> **Source data**
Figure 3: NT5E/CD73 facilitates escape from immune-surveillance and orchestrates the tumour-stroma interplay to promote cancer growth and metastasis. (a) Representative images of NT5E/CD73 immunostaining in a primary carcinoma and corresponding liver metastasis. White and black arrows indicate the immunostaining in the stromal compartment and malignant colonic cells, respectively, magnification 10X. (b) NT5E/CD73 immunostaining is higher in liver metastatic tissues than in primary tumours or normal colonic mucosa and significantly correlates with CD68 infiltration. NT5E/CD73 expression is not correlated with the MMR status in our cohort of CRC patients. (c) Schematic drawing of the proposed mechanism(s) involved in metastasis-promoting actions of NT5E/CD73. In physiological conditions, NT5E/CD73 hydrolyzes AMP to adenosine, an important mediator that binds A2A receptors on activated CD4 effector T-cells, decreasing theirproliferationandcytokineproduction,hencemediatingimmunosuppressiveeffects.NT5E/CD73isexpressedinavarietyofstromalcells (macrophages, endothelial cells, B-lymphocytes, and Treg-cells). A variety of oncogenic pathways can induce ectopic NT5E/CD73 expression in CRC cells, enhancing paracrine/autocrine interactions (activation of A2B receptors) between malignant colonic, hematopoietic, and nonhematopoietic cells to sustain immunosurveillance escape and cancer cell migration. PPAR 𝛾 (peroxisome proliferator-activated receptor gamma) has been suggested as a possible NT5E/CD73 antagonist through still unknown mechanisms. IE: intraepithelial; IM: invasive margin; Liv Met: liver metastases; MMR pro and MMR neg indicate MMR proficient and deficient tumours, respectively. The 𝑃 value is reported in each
--
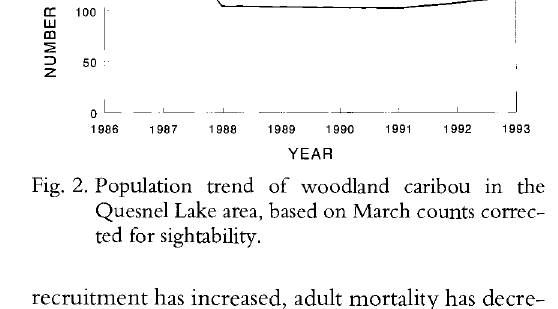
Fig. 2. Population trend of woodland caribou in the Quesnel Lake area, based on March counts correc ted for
* * *
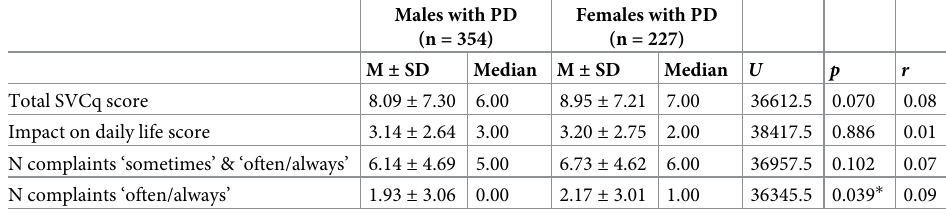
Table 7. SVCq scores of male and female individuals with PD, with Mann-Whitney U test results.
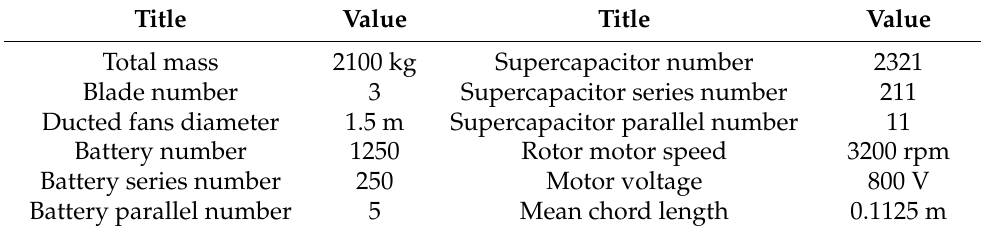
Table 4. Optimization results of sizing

> **How to complete this task**
Give the count of lines in the data shown above that contain "results", and nothing else.

> **Solved exercise**
2